Own Technical Direction: Simplify, modularize, and future-proof a multi-platform system growing in complexity, spanning VR/PC/Web simulation, web authoring tools, and analytics infrastructure.
Define technical standards and architecture that raise the engineering ceiling for the entire team.
Shape AI Strategy in Practical Ways: Deliver AI-generated scenarios, adaptive learning systems, and AI-assisted development workflows.
Focus on turning AI into shipped product value.
Bring Discipline to Engineering Execution: Improve estimation accuracy, delivery predictability, and development velocity.
Establish scalable engineering patterns and a culture of quality and accountability.
Build for Scale Before It Breaks: Lead improvements in system reliability, uptime, observability, and performance as the company moves toward its next level of customer growth.
Turn Data Into a Core Product Capability: Drive analytics architecture to enable measurement of learner performance, simulation effectiveness, and product usage.
Help establish Lumeto as a data-driven platform.
Support Product Expansion: Ensure tight integration between simulation, competencies, and learning workflows.
Enable rapid iteration using modern AI development methodologies.
Requirements
Proven track record building and operating scalable, cloud-native distributed systems in production at significant scale
real traffic, real orchestration, real failure modes.

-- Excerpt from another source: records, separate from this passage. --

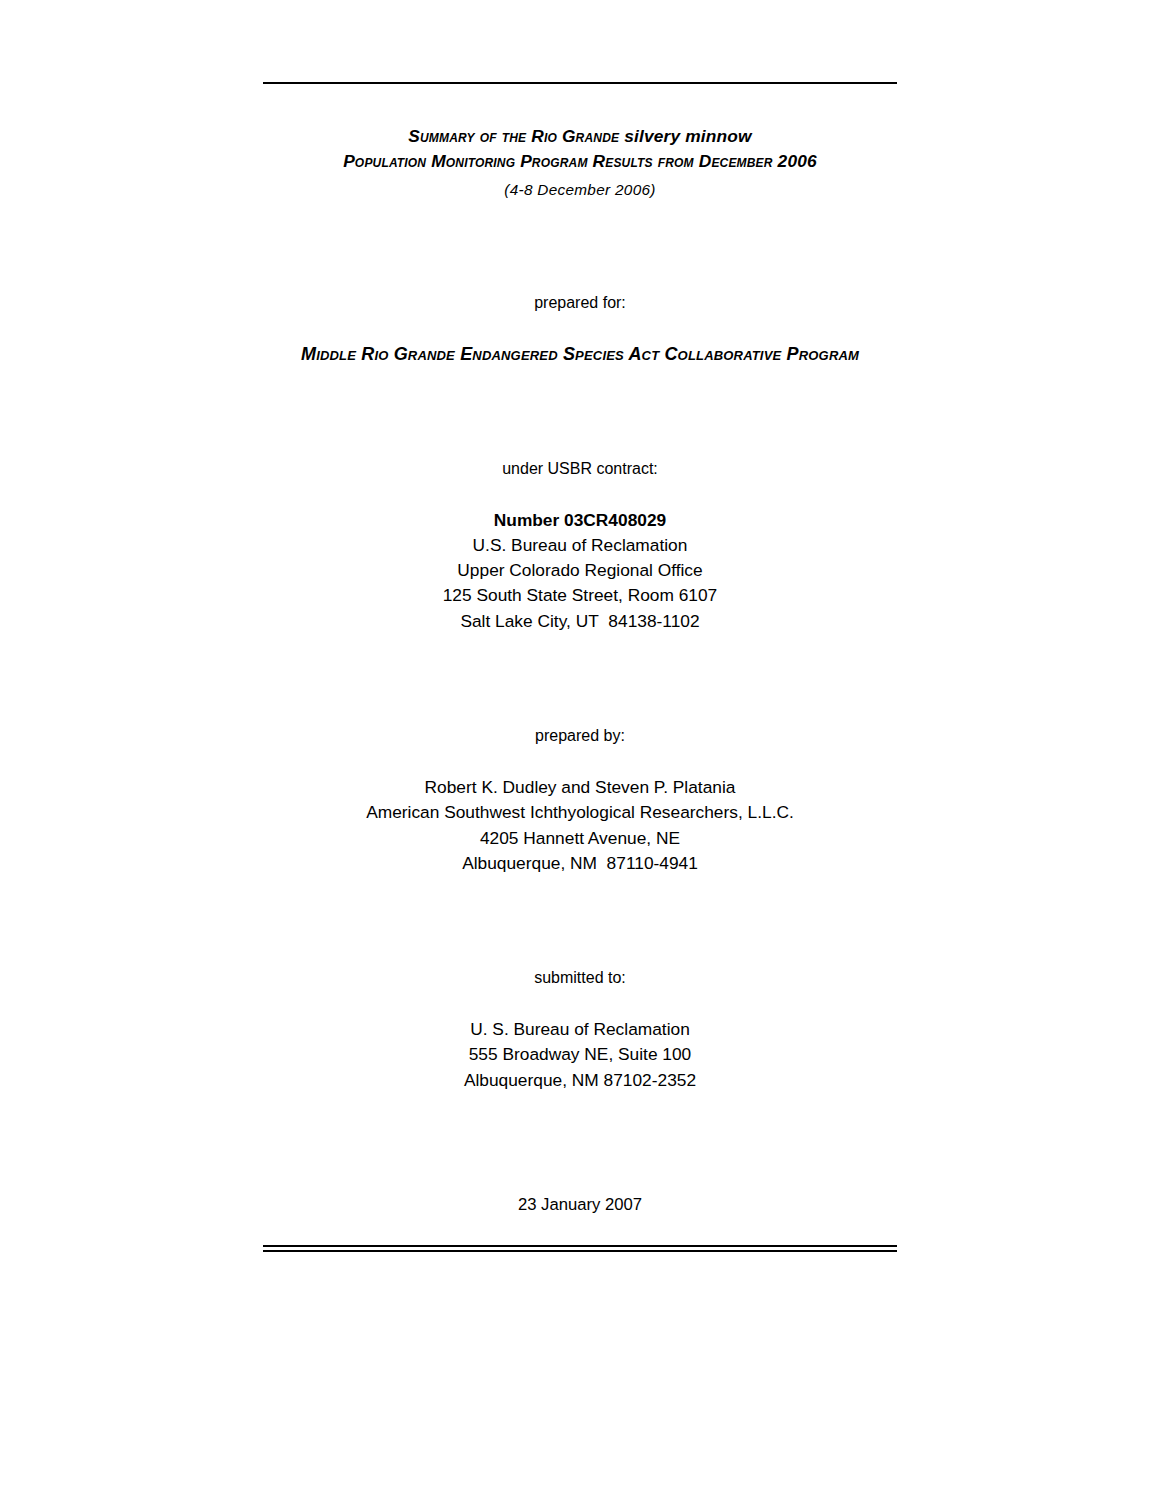Summary of the Rio Grande silvery minnow Population Monitoring Program Results from December 2006
(4-8 December 2006)
prepared for:
Middle Rio Grande Endangered Species Act Collaborative Program
under USBR contract:
Number 03CR408029
U.S. Bureau of Reclamation
Upper Colorado Regional Office
125 South State Street, Room 6107
Salt Lake City, UT 84138-1102
prepared by:
Robert K. Dudley and Steven P. Platania
American Southwest Ichthyological Researchers, L.L.C.
4205 Hannett Avenue, NE
Albuquerque, NM 87110-4941
submitted to:
U. S. Bureau of Reclamation
555 Broadway NE, Suite 100
Albuquerque, NM 87102-2352
23 January 2007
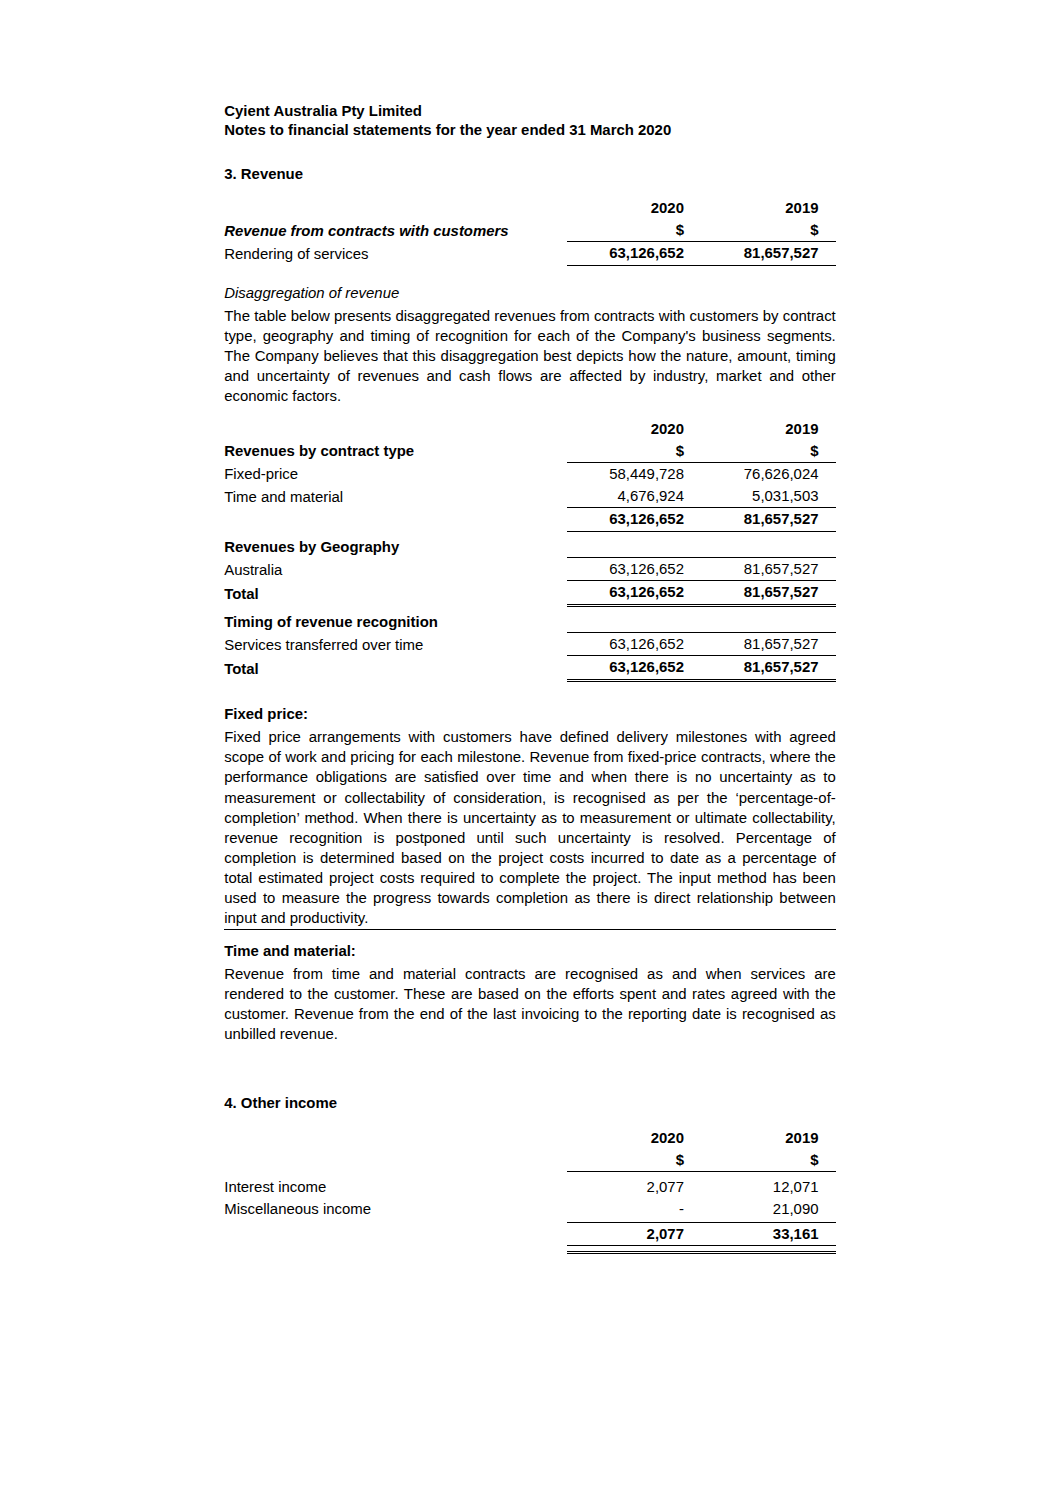Cyient Australia Pty Limited
Notes to financial statements for the year ended 31 March 2020
3. Revenue
| | 2020 | 2019 |
| Revenue from contracts with customers | $ | $ |
| Rendering of services | 63,126,652 | 81,657,527 |
Disaggregation of revenue
The table below presents disaggregated revenues from contracts with customers by contract type, geography and timing of recognition for each of the Company's business segments. The Company believes that this disaggregation best depicts how the nature, amount, timing and uncertainty of revenues and cash flows are affected by industry, market and other economic factors.
| | 2020 | 2019 |
| Revenues by contract type | $ | $ |
| Fixed-price | 58,449,728 | 76,626,024 |
| Time and material | 4,676,924 | 5,031,503 |
| | 63,126,652 | 81,657,527 |
| Revenues by Geography | | |
| Australia | 63,126,652 | 81,657,527 |
| Total | 63,126,652 | 81,657,527 |
| Timing of revenue recognition | | |
| Services transferred over time | 63,126,652 | 81,657,527 |
| Total | 63,126,652 | 81,657,527 |
Fixed price:
Fixed price arrangements with customers have defined delivery milestones with agreed scope of work and pricing for each milestone. Revenue from fixed-price contracts, where the performance obligations are satisfied over time and when there is no uncertainty as to measurement or collectability of consideration, is recognised as per the ‘percentage-of-completion’ method. When there is uncertainty as to measurement or ultimate collectability, revenue recognition is postponed until such uncertainty is resolved. Percentage of completion is determined based on the project costs incurred to date as a percentage of total estimated project costs required to complete the project. The input method has been used to measure the progress towards completion as there is direct relationship between input and productivity.
Time and material:
Revenue from time and material contracts are recognised as and when services are rendered to the customer. These are based on the efforts spent and rates agreed with the customer. Revenue from the end of the last invoicing to the reporting date is recognised as unbilled revenue.
4. Other income
| | 2020 | 2019 |
| | $ | $ |
| Interest income | 2,077 | 12,071 |
| Miscellaneous income | - | 21,090 |
| | 2,077 | 33,161 |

Deep backend expertise across APIs, services, and the data layer, with the ability to be genuinely hands-on and write production-quality code, not only review it.
Strong infrastructure and orchestration maturity: Kubernetes at scale, CI/CD, infrastructure-as-code, observability, and cost-aware scaling.
Platform security as a default
authentication, secrets management, and network/data security designed from the start.
Modern web platform architecture, including real-time and streaming systems where relevant.
Deep Microsoft Azure experience, including sound judgment on managed-service-versus-build tradeoffs at scale.
Recent, hands-on experience building agentic and LLM-powered systems in production, including tool-calling, orchestration, evaluation, and the infrastructure to serve them reliably.
Strong understanding of the latency, cost, and reliability tradeoffs of model-backed systems at scale.
Sets technical direction, standards, and architecture; raises the engineering bar and mentors others to multiply impact.
Excellent communicator who can translate complex technical tradeoffs for non-technical stakeholders and align a team.
Genuine fluency working with data
instrumentation, metrics, and data-driven decision-making.